## TASK ITEM
Every line of the material needs an exact copy, apart from the images.

## DATA EXCERPTS
☆ ☆ ☆ ☆ ☆ ☆ ☆

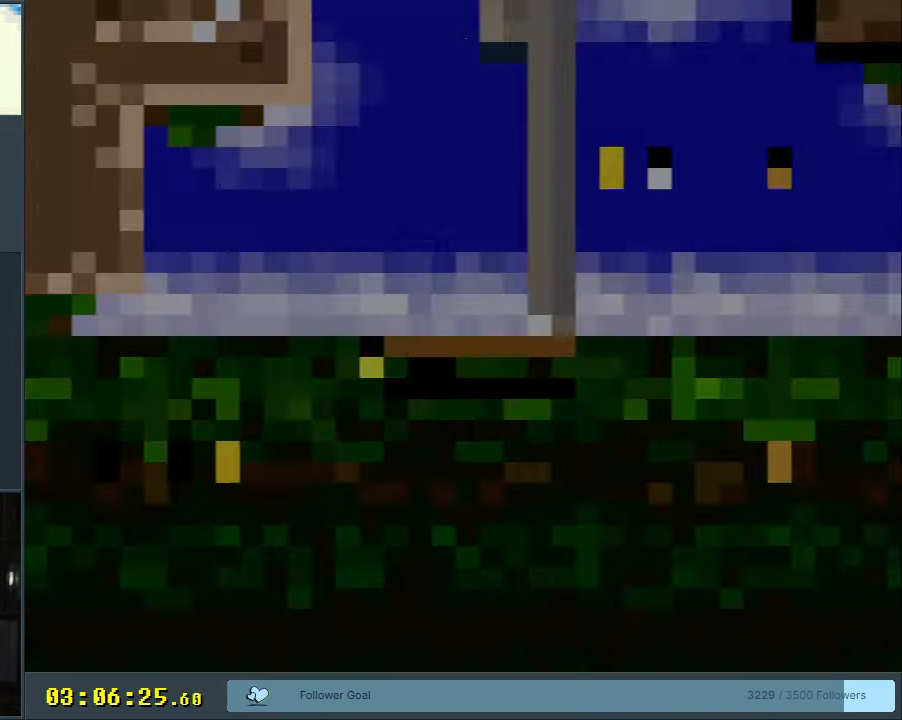
{"buttons": ["Y"], "events": [[483, "Y", "down"]]}
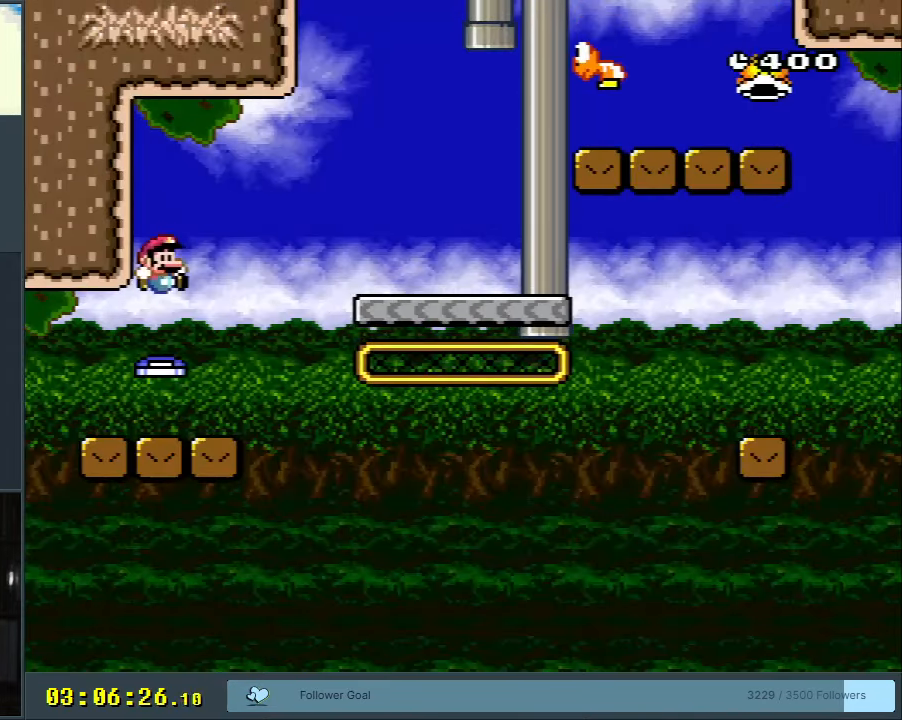
{"buttons": ["B", "Y", "DPAD_RIGHT"], "events": [[217, "DPAD_RIGHT", "down"], [417, "B", "down"]]}
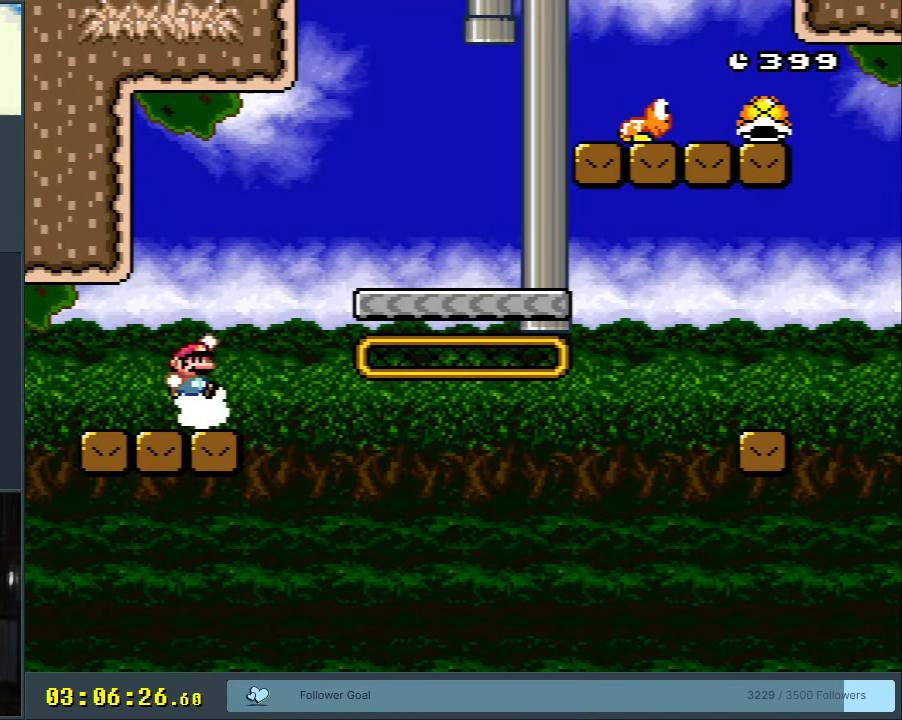
{"buttons": ["A", "X", "DPAD_LEFT"], "events": [[117, "B", "up"], [317, "DPAD_RIGHT", "up"], [350, "DPAD_LEFT", "down"], [433, "X", "down"], [433, "Y", "up"], [500, "A", "down"]]}
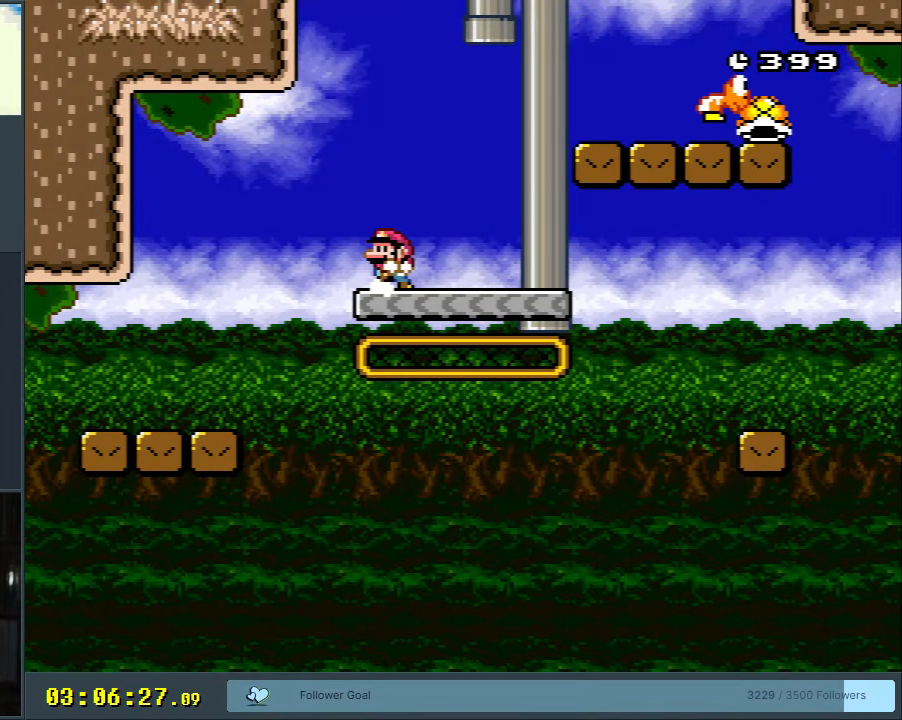
{"buttons": ["A", "X", "DPAD_RIGHT"], "events": [[67, "A", "up"], [167, "DPAD_LEFT", "up"], [400, "DPAD_RIGHT", "down"], [450, "A", "down"]]}
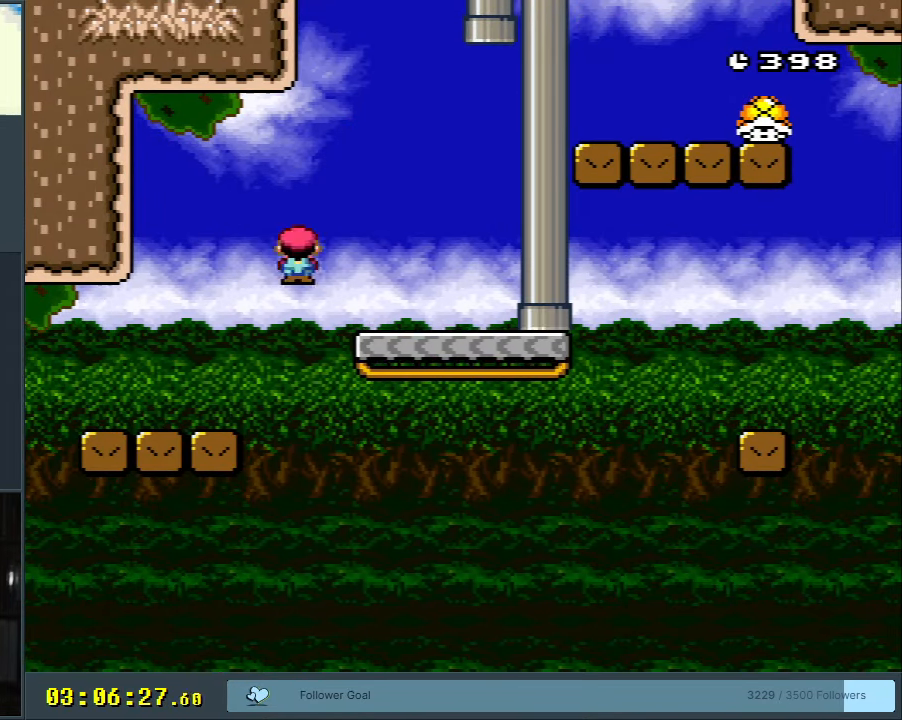
{"buttons": ["B", "Y", "DPAD_RIGHT"], "events": [[150, "A", "up"], [200, "X", "up"], [217, "Y", "down"], [483, "B", "down"]]}
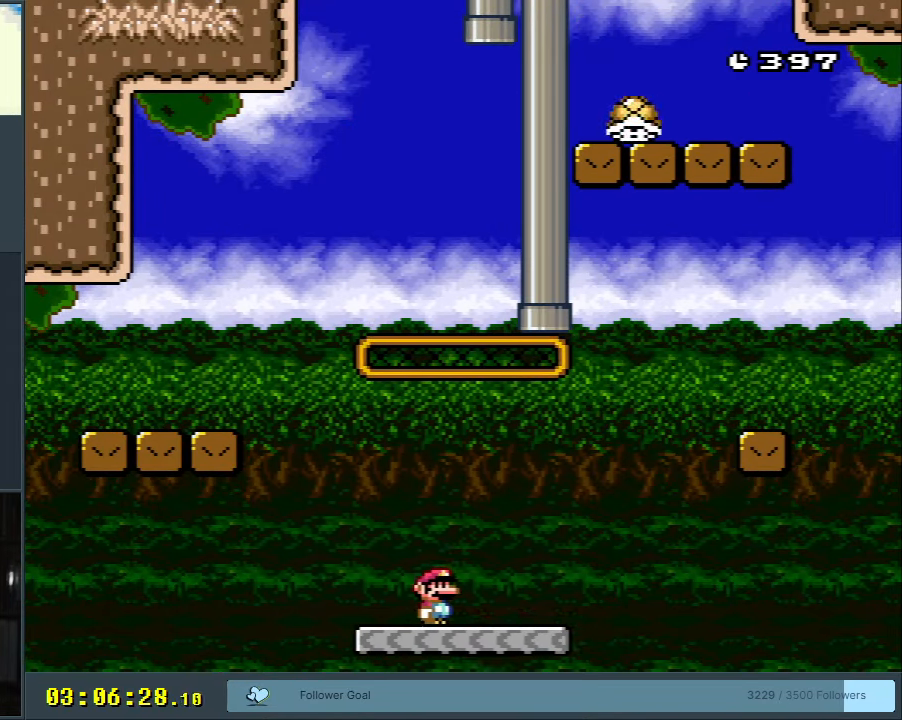
{"buttons": ["Y", "DPAD_RIGHT"], "events": [[483, "B", "up"]]}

☆ ☆ ☆ ☆ ☆ ☆ ☆

## TASK ANSWER
{"buttons": ["Y"], "events": [[483, "Y", "down"]]}
{"buttons": ["B", "Y", "DPAD_RIGHT"], "events": [[217, "DPAD_RIGHT", "down"], [417, "B", "down"]]}
{"buttons": ["A", "X", "DPAD_LEFT"], "events": [[117, "B", "up"], [317, "DPAD_RIGHT", "up"], [350, "DPAD_LEFT", "down"], [433, "X", "down"], [433, "Y", "up"], [500, "A", "down"]]}
{"buttons": ["A", "X", "DPAD_RIGHT"], "events": [[67, "A", "up"], [167, "DPAD_LEFT", "up"], [400, "DPAD_RIGHT", "down"], [450, "A", "down"]]}
{"buttons": ["B", "Y", "DPAD_RIGHT"], "events": [[150, "A", "up"], [200, "X", "up"], [217, "Y", "down"], [483, "B", "down"]]}
{"buttons": ["Y", "DPAD_RIGHT"], "events": [[483, "B", "up"]]}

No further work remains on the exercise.